# Exercise:
Return all lines from the listing below that include the word "late".

# Data records:

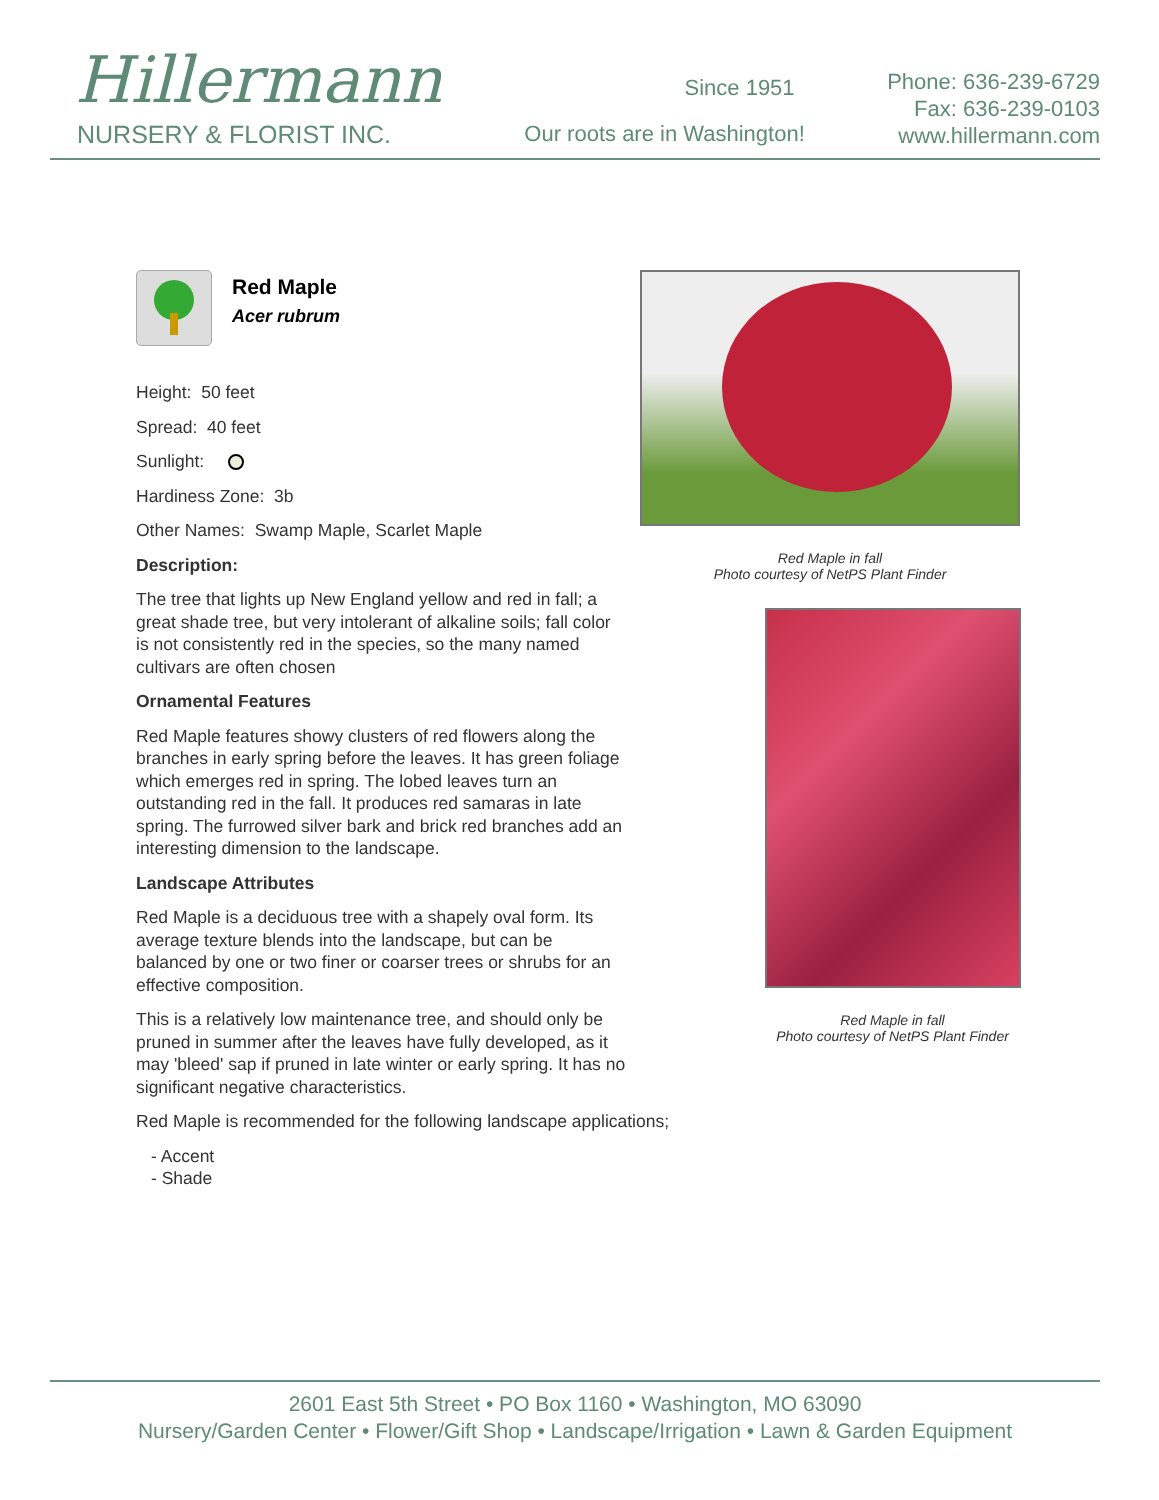Hillermann
NURSERY & FLORIST INC.
Since 1951
Our roots are in Washington!
Phone: 636-239-6729
Fax: 636-239-0103
www.hillermann.com
Red Maple
Acer rubrum
Height: 50 feet
Spread: 40 feet
Sunlight:
Hardiness Zone: 3b
Other Names: Swamp Maple, Scarlet Maple
Description:
The tree that lights up New England yellow and red in fall; a great shade tree, but very intolerant of alkaline soils; fall color is not consistently red in the species, so the many named cultivars are often chosen
Ornamental Features
Red Maple features showy clusters of red flowers along the branches in early spring before the leaves. It has green foliage which emerges red in spring. The lobed leaves turn an outstanding red in the fall. It produces red samaras in late spring. The furrowed silver bark and brick red branches add an interesting dimension to the landscape.
Landscape Attributes
Red Maple is a deciduous tree with a shapely oval form. Its average texture blends into the landscape, but can be balanced by one or two finer or coarser trees or shrubs for an effective composition.
This is a relatively low maintenance tree, and should only be pruned in summer after the leaves have fully developed, as it may 'bleed' sap if pruned in late winter or early spring. It has no significant negative characteristics.
Red Maple is recommended for the following landscape applications;
- Accent
- Shade
Red Maple in fall
Photo courtesy of NetPS Plant Finder
Red Maple in fall
Photo courtesy of NetPS Plant Finder
2601 East 5th Street • PO Box 1160 • Washington, MO 63090
Nursery/Garden Center • Flower/Gift Shop • Landscape/Irrigation • Lawn & Garden Equipment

# Written answer:
Red Maple features showy clusters of red flowers along the branches in early spring before the leaves. It has green foliage which emerges red in spring. The lobed leaves turn an outstanding red in the fall. It produces red samaras in late spring. The furrowed silver bark and brick red branches add an interesting dimension to the landscape.
This is a relatively low maintenance tree, and should only be pruned in summer after the leaves have fully developed, as it may 'bleed' sap if pruned in late winter or early spring. It has no significant negative characteristics.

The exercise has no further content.